(Material for the task begins)

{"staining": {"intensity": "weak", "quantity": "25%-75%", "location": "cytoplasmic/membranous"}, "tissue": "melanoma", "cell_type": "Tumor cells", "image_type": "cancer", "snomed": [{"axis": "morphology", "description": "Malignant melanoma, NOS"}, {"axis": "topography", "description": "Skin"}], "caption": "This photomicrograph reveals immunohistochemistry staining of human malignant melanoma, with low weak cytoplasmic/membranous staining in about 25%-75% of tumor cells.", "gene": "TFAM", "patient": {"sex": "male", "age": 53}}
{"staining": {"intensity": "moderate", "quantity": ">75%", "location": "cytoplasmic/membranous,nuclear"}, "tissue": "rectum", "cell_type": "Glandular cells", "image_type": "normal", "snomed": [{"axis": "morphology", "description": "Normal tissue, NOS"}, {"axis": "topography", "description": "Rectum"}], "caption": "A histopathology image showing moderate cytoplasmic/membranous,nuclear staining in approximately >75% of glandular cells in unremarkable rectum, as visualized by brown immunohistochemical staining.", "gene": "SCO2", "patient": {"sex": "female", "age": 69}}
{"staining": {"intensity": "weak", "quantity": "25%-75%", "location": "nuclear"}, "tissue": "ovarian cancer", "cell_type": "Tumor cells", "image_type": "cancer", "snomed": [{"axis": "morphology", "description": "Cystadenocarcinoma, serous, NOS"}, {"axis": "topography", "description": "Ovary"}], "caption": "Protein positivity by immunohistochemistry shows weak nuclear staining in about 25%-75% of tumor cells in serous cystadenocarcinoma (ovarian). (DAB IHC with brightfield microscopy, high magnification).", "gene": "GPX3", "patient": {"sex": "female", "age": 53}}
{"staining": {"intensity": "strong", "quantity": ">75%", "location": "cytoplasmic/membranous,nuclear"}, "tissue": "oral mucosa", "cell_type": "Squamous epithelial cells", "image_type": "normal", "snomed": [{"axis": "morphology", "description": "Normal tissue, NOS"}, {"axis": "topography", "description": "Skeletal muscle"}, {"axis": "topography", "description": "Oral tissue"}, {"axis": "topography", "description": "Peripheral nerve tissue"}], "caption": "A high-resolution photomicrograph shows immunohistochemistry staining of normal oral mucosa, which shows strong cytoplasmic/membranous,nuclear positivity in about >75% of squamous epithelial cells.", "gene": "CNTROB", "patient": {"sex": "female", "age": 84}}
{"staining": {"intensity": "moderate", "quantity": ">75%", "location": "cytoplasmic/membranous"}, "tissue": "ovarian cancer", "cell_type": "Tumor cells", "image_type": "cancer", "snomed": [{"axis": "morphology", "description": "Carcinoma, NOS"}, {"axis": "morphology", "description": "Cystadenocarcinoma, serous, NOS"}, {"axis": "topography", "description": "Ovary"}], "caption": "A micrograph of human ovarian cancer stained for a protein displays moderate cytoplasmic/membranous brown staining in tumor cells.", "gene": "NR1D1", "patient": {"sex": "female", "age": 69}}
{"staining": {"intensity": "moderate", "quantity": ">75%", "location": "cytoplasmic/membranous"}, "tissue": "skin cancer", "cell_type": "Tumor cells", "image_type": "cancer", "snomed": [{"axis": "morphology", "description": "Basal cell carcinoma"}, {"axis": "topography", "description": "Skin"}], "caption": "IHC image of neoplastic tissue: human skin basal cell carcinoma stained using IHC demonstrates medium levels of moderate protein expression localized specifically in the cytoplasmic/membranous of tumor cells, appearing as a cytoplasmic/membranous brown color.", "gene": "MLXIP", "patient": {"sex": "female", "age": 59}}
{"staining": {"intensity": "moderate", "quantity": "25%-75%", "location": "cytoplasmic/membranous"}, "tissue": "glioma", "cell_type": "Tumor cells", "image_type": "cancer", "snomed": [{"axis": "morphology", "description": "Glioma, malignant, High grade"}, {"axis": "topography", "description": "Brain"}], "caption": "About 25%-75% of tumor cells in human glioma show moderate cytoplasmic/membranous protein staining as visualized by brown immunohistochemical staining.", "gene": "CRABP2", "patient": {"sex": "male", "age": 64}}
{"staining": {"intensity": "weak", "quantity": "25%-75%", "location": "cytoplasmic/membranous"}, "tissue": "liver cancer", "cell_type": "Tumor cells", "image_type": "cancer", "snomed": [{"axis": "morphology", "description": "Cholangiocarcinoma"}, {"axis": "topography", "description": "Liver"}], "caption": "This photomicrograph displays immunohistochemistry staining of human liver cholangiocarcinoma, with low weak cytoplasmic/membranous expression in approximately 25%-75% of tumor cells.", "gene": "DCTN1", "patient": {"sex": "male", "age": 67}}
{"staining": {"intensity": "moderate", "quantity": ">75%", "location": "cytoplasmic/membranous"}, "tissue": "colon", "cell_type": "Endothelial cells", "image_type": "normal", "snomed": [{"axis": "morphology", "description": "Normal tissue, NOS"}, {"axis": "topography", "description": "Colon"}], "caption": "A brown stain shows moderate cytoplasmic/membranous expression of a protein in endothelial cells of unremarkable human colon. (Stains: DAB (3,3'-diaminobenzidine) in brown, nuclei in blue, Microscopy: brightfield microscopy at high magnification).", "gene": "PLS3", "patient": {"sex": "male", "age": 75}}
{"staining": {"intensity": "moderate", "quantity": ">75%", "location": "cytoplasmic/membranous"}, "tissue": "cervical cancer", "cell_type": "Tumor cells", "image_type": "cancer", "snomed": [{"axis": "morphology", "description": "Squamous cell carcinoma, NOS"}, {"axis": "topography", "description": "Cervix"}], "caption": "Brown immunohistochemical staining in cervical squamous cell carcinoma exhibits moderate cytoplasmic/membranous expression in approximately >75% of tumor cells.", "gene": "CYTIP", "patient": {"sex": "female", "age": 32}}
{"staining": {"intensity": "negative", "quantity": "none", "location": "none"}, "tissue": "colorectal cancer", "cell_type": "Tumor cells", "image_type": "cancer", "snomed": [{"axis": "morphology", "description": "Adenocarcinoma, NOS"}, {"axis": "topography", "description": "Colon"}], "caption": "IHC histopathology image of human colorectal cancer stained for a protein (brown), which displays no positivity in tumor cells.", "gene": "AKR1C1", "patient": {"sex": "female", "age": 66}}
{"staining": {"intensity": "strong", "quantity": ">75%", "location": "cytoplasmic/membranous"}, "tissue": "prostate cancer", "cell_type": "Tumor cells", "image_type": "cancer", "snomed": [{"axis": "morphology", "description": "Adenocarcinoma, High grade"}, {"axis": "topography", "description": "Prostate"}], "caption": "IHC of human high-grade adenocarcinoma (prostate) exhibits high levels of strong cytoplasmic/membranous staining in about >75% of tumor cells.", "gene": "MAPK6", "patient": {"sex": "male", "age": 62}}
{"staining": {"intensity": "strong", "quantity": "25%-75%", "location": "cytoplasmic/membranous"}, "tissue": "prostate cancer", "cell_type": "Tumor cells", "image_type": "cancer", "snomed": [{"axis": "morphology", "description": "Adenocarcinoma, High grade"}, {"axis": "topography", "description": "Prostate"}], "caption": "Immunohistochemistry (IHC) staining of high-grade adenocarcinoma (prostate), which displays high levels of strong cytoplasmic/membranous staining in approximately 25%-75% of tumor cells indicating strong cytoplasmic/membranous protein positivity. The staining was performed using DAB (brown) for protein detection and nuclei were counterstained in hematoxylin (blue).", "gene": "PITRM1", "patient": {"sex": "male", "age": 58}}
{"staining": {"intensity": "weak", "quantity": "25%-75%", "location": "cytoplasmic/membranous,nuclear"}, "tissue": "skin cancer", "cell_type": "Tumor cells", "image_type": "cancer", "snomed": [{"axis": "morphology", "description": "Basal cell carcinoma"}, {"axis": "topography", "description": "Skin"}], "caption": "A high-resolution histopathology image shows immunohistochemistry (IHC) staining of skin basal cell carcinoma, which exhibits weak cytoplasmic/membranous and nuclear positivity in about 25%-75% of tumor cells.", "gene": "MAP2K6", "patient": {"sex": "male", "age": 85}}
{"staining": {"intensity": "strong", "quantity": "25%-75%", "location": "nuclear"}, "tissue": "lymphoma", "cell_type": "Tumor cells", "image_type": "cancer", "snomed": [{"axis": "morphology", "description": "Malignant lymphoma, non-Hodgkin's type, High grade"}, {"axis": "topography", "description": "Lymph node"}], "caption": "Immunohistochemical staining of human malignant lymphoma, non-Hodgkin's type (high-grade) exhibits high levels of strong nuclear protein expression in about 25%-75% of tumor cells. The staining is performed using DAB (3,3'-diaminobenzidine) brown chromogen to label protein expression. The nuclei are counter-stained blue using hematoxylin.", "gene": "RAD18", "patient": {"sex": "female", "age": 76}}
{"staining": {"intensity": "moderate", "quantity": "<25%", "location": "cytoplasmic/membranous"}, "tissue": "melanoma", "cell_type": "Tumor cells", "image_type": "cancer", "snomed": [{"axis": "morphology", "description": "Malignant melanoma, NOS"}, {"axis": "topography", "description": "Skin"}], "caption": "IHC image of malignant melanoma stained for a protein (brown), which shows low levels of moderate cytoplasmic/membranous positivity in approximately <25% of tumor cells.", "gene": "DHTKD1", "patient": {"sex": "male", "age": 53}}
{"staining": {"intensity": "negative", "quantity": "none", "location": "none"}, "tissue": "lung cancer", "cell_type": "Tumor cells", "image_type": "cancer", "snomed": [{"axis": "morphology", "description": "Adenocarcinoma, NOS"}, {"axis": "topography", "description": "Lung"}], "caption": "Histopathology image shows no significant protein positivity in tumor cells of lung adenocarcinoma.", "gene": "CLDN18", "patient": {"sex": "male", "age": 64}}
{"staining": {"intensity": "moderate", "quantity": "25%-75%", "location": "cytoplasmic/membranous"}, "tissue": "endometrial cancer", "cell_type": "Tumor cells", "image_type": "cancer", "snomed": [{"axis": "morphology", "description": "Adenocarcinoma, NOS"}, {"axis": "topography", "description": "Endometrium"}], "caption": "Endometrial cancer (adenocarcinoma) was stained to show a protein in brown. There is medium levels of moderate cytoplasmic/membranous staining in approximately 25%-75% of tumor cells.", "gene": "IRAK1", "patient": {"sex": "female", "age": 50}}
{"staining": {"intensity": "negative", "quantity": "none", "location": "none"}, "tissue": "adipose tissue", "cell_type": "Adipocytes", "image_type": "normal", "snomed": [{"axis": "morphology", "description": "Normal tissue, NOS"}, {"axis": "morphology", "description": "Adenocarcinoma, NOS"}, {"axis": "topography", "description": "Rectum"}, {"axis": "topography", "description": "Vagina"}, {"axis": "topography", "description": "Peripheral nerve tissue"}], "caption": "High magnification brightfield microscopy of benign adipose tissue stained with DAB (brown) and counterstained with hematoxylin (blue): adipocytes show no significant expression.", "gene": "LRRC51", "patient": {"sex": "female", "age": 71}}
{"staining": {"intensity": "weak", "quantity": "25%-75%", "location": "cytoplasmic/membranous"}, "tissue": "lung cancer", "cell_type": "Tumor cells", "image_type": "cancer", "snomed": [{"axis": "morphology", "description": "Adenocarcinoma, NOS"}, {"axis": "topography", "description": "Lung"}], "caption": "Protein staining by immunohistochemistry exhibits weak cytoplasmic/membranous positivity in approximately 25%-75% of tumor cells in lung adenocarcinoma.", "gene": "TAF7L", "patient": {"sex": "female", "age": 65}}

(Material for the task ends)

• **What you will do**:
Beginning with the line above that contains "image of neoplastic", copy each line exactly up to and including the line that contains "photomicrograph displays immunohistochemistry", and go no further.

• **Solved problem**:
{"staining": {"intensity": "moderate", "quantity": ">75%", "location": "cytoplasmic/membranous"}, "tissue": "skin cancer", "cell_type": "Tumor cells", "image_type": "cancer", "snomed": [{"axis": "morphology", "description": "Basal cell carcinoma"}, {"axis": "topography", "description": "Skin"}], "caption": "IHC image of neoplastic tissue: human skin basal cell carcinoma stained using IHC demonstrates medium levels of moderate protein expression localized specifically in the cytoplasmic/membranous of tumor cells, appearing as a cytoplasmic/membranous brown color.", "gene": "MLXIP", "patient": {"sex": "female", "age": 59}}
{"staining": {"intensity": "moderate", "quantity": "25%-75%", "location": "cytoplasmic/membranous"}, "tissue": "glioma", "cell_type": "Tumor cells", "image_type": "cancer", "snomed": [{"axis": "morphology", "description": "Glioma, malignant, High grade"}, {"axis": "topography", "description": "Brain"}], "caption": "About 25%-75% of tumor cells in human glioma show moderate cytoplasmic/membranous protein staining as visualized by brown immunohistochemical staining.", "gene": "CRABP2", "patient": {"sex": "male", "age": 64}}
{"staining": {"intensity": "weak", "quantity": "25%-75%", "location": "cytoplasmic/membranous"}, "tissue": "liver cancer", "cell_type": "Tumor cells", "image_type": "cancer", "snomed": [{"axis": "morphology", "description": "Cholangiocarcinoma"}, {"axis": "topography", "description": "Liver"}], "caption": "This photomicrograph displays immunohistochemistry staining of human liver cholangiocarcinoma, with low weak cytoplasmic/membranous expression in approximately 25%-75% of tumor cells.", "gene": "DCTN1", "patient": {"sex": "male", "age": 67}}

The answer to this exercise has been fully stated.